Saved data entries:
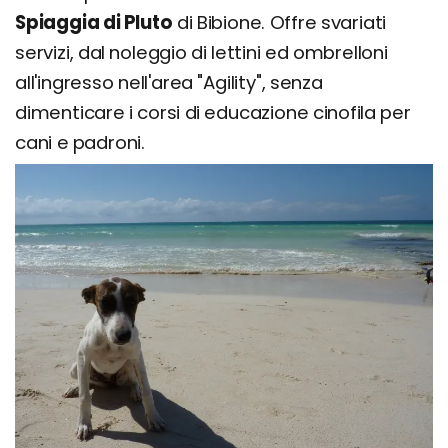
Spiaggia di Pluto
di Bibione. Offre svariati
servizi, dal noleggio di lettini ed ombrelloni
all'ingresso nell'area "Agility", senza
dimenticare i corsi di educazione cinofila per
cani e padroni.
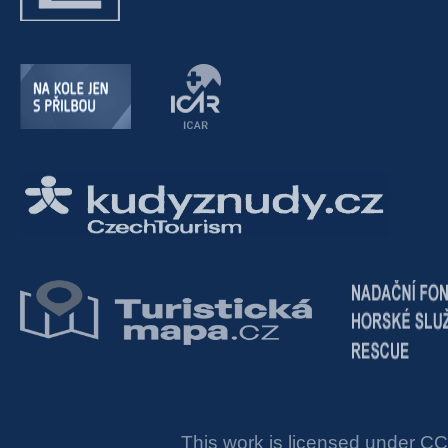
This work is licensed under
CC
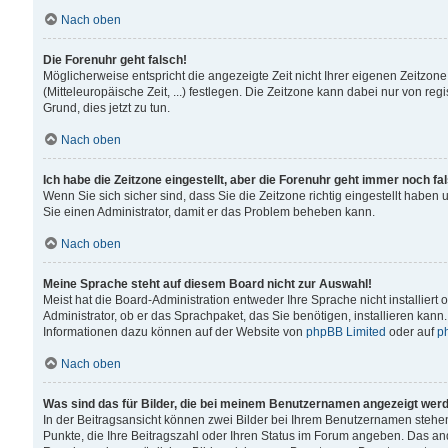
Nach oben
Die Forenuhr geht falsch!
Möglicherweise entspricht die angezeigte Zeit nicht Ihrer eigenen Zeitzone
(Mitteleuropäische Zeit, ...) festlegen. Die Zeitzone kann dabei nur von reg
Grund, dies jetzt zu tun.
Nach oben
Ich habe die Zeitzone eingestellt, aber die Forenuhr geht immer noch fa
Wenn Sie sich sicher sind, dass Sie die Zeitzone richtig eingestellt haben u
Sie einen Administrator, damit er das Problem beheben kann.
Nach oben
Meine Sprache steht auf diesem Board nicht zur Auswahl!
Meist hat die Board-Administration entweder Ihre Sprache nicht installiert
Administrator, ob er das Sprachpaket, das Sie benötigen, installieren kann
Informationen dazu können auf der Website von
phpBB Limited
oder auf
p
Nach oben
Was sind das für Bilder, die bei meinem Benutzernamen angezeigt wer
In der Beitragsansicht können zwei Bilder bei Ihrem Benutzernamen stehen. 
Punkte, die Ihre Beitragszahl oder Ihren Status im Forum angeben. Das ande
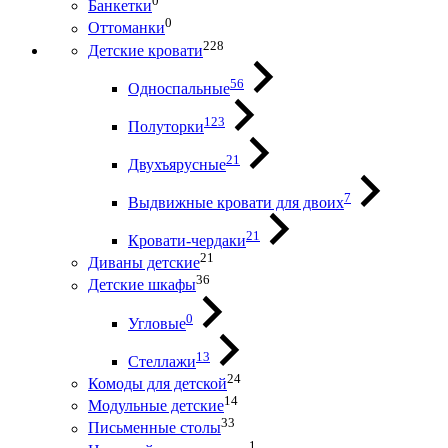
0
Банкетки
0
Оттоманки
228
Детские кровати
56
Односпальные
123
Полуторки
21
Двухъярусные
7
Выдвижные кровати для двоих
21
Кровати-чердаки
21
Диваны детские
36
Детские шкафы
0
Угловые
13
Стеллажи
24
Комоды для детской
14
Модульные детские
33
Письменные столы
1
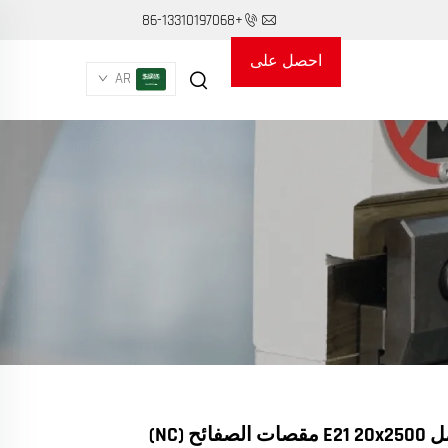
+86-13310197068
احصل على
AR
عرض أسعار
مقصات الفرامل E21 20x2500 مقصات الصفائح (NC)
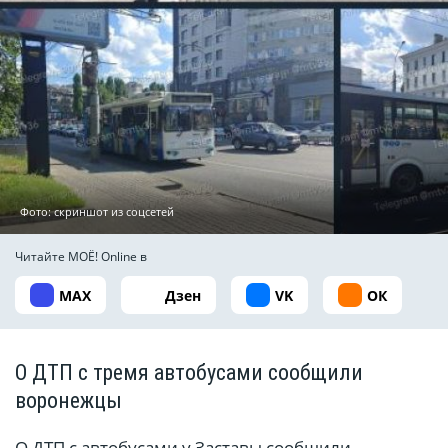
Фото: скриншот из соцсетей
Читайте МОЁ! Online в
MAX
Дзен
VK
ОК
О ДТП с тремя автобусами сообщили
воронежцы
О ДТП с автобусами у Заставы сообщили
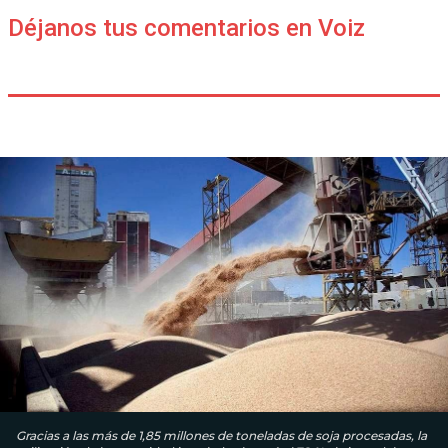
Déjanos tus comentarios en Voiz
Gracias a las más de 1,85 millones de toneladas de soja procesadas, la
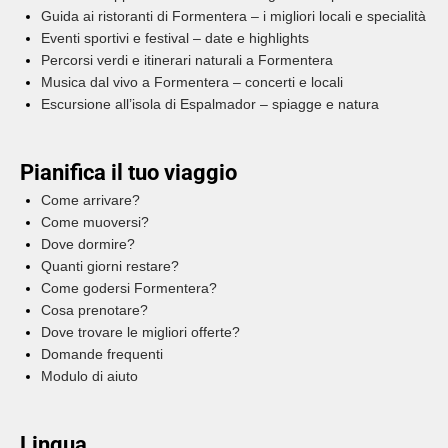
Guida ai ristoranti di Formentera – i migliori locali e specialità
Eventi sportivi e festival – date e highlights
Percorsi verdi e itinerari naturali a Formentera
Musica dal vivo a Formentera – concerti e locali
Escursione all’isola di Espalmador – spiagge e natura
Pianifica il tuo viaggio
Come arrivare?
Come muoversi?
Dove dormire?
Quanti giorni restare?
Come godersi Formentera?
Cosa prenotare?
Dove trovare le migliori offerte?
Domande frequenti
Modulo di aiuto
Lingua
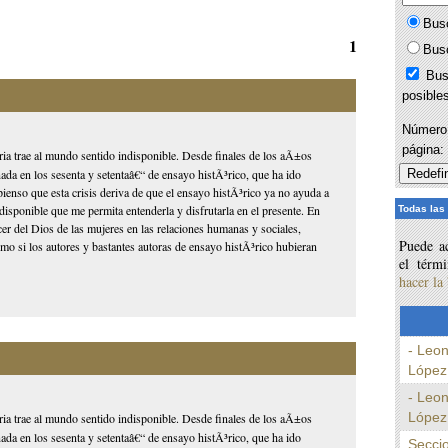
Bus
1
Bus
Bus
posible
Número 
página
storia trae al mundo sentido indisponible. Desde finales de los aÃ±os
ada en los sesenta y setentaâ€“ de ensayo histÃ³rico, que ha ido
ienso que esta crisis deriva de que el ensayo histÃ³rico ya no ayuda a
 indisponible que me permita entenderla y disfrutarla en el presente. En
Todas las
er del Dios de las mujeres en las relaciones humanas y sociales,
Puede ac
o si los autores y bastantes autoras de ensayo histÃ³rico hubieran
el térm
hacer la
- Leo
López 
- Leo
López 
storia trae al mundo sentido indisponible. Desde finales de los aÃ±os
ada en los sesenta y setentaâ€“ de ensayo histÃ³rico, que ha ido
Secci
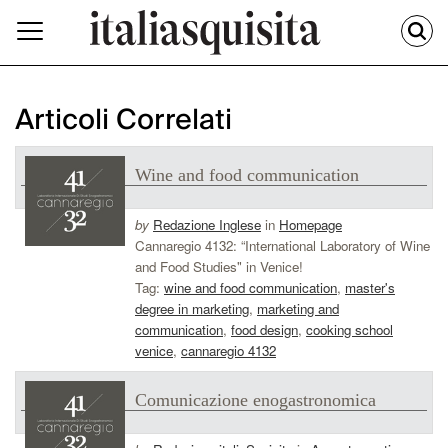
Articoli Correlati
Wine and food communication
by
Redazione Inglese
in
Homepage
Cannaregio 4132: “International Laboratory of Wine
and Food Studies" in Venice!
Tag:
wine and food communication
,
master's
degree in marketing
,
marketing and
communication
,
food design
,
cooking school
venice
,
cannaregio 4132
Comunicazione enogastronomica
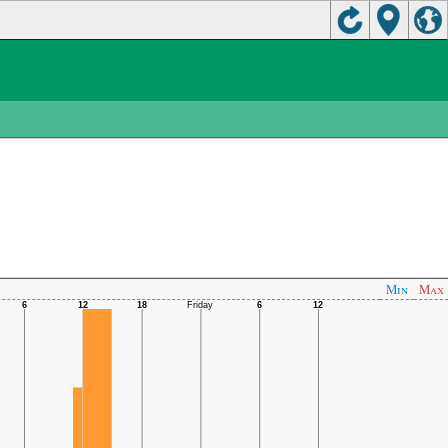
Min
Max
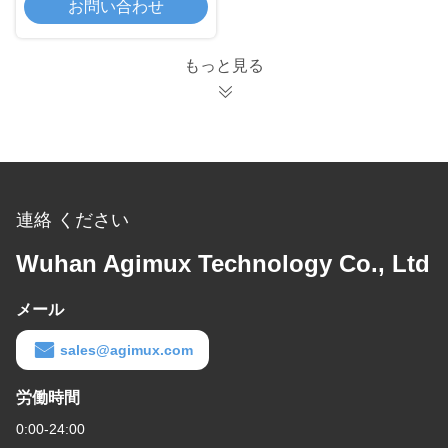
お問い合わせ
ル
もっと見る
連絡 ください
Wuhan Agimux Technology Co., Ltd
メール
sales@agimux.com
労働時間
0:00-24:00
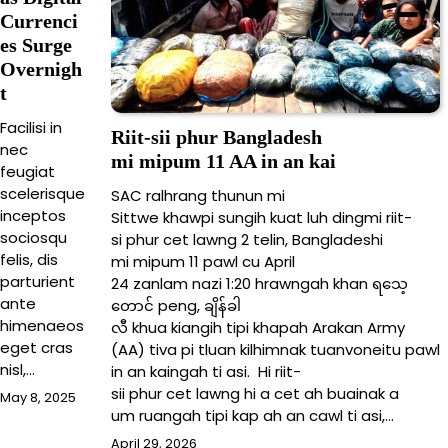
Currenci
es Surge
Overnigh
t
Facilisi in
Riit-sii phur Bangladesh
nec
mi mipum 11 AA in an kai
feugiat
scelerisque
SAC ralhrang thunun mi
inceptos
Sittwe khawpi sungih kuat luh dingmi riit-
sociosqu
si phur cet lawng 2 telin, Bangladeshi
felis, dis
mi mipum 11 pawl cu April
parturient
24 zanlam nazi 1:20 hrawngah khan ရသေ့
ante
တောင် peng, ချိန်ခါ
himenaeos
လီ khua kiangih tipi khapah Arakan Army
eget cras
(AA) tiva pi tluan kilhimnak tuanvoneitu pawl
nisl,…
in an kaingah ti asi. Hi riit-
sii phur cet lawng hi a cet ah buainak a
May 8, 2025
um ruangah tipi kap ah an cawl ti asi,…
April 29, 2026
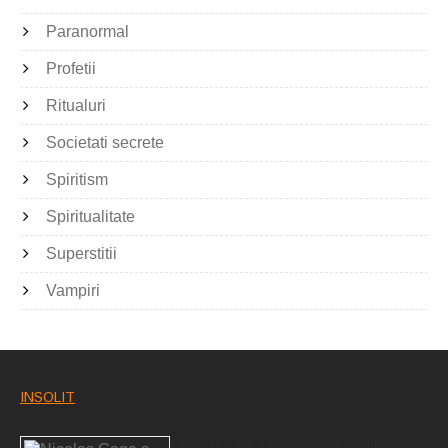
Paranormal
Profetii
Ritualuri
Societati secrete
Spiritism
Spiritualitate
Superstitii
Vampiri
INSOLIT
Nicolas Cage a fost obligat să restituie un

* * *

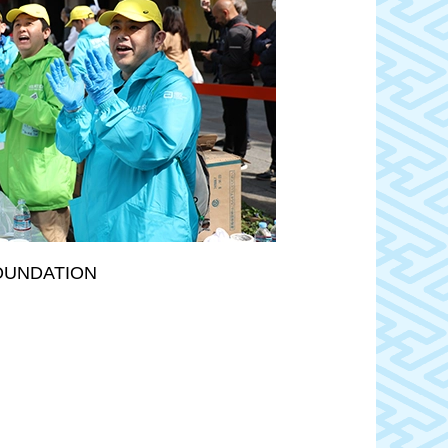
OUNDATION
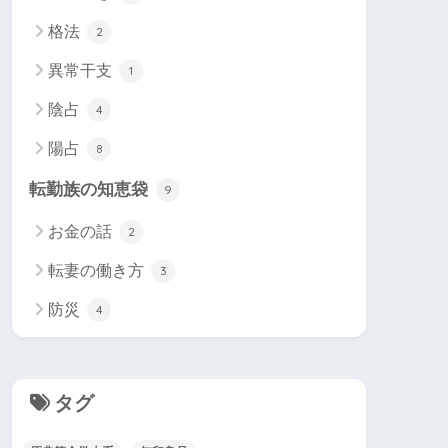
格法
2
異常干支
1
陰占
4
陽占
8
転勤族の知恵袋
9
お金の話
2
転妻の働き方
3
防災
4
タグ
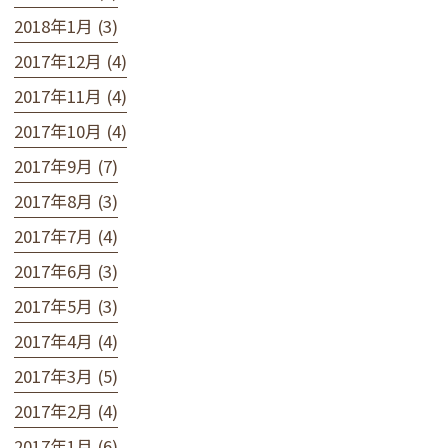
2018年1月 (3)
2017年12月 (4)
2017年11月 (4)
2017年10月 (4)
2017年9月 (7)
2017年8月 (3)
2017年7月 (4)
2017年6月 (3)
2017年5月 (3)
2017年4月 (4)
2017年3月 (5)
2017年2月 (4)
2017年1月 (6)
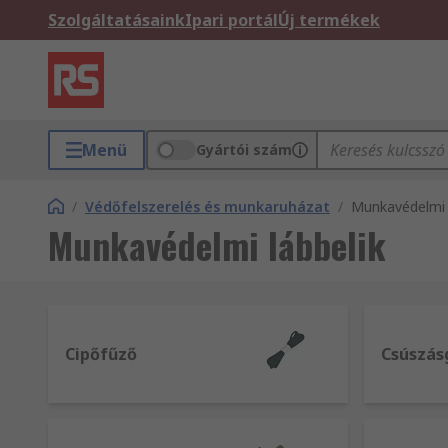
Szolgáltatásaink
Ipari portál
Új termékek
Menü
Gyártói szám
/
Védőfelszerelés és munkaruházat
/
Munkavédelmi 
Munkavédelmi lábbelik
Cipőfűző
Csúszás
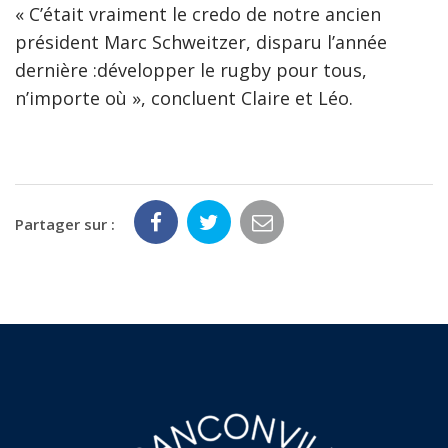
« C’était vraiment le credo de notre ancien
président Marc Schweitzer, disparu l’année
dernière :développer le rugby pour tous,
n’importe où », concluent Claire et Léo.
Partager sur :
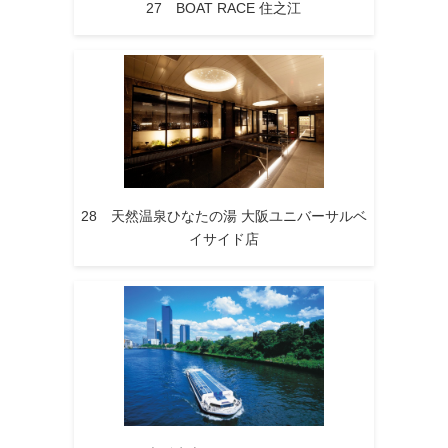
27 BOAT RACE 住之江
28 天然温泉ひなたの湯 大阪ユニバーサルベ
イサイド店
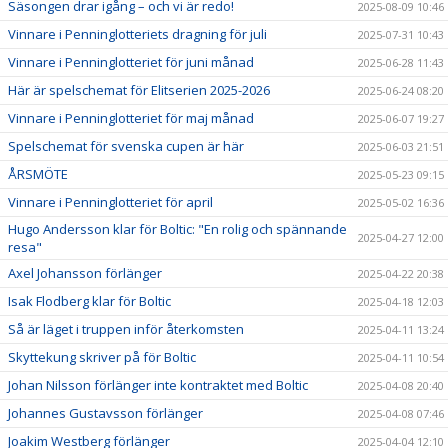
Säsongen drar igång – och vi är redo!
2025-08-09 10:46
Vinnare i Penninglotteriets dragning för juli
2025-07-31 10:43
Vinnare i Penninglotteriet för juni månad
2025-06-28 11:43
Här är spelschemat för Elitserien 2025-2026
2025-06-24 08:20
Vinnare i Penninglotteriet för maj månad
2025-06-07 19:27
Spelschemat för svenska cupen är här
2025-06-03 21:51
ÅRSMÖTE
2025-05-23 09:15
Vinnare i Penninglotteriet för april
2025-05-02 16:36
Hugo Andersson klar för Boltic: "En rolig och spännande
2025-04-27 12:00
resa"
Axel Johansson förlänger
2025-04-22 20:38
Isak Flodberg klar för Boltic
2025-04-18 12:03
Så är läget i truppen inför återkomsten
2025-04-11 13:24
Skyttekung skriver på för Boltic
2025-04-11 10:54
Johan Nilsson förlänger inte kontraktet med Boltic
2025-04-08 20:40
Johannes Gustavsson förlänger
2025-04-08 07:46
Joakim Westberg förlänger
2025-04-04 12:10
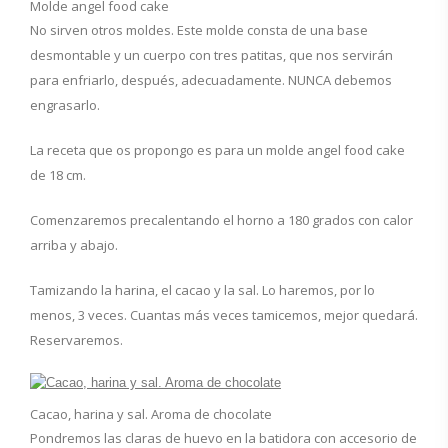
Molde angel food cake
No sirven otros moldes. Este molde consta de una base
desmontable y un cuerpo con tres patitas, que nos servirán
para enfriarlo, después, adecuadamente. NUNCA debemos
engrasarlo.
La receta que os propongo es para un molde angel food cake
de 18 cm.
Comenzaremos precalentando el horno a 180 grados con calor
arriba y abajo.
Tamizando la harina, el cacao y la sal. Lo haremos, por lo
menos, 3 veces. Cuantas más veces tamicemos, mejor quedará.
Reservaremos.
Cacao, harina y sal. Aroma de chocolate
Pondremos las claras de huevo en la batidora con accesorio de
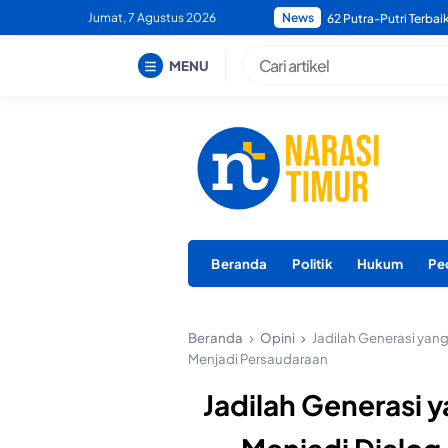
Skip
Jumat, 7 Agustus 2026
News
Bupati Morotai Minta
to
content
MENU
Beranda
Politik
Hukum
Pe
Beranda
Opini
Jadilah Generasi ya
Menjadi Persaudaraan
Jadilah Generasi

PROBLEM REQUIREMENTS:
What is the number of lines in the entries above that include the word "Forenuhr"? Answer with that number alone.

SOLUTION:
2